The Congressional Notification states that although Dr. Cuyler is licensed to practice medicine in the State of New York, he was not “reported to the New York State Licensing Board in connection with this matter…the VA OIG and the U.S. Attorney’s Office asked the Syracuse VAMC to stand down with respect to initiating the process to report the physician to the New York State Licensing Board.”  The Notification cites “due process requirements to initiate the reporting process that would have interfered with the ongoing criminal investigation.”  I am deeply concerned that despite concrete allegations of sexual misconduct, the physician in question retained his ability to practice medicine in a non-VA setting during this time—endangering New Yorkers in the region.  To the VA’s knowledge, did Dr. Cuyler practice medicine on non-VA patients during the course of this investigation?  Is he currently licensed with the New York State Licensing Board to practice medicine? 

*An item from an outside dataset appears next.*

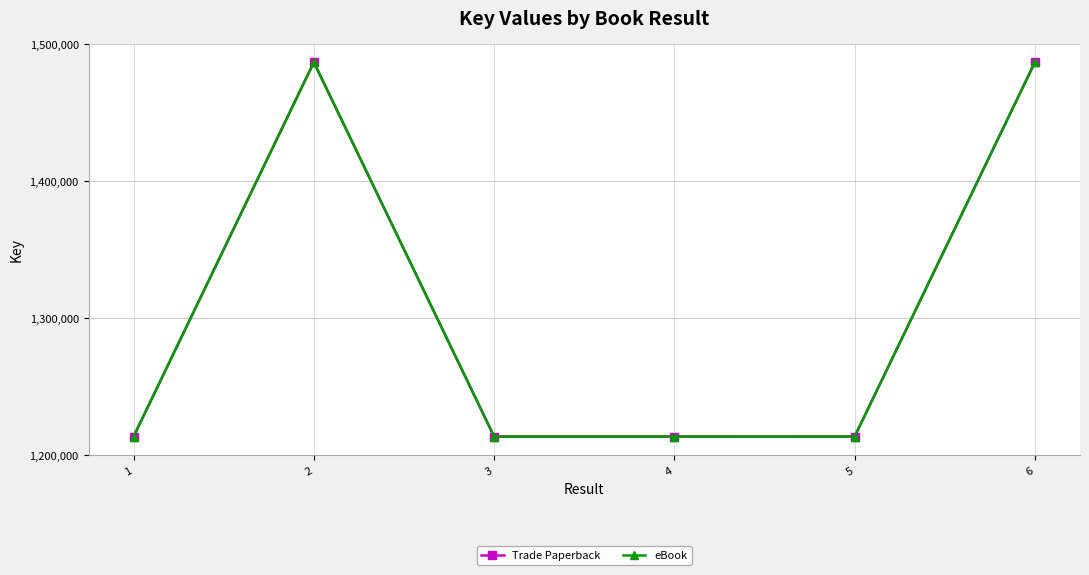

Rank the series at 3 from lowest to highest value.

Trade Paperback, eBook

What procedures are in place for patients to notify clinic leadership of sexual misconduct?  Were the servicemembers aware/informed of proper procedures by the VA to file complaints of this nature—or did they work around the system, on their own, to bring this matter to relevant officials?  Has the Syracuse VAMC enacted any new measures in the aftermath of this matter to ensure the safety of servicemembers and veterans? 

I request a thorough written reply addressing these questions no later than Friday, April 26, 2018.  Restoring trust in the Syracuse VA Medical Center requires an honest and transparent accounting of this matter.  The termination of Dr. Cuyler’s employment and referral of this matter to authorities are important steps toward accountability.  Watertown patients and community members, though, are owed additional details on the VA’s internal decision-making process and a more complete timeline of events.  Our servicemembers and veterans deserve the absolute best healthcare and should never have to worry about sexual misconduct by medical providers.  Thank you for your attention to this matter.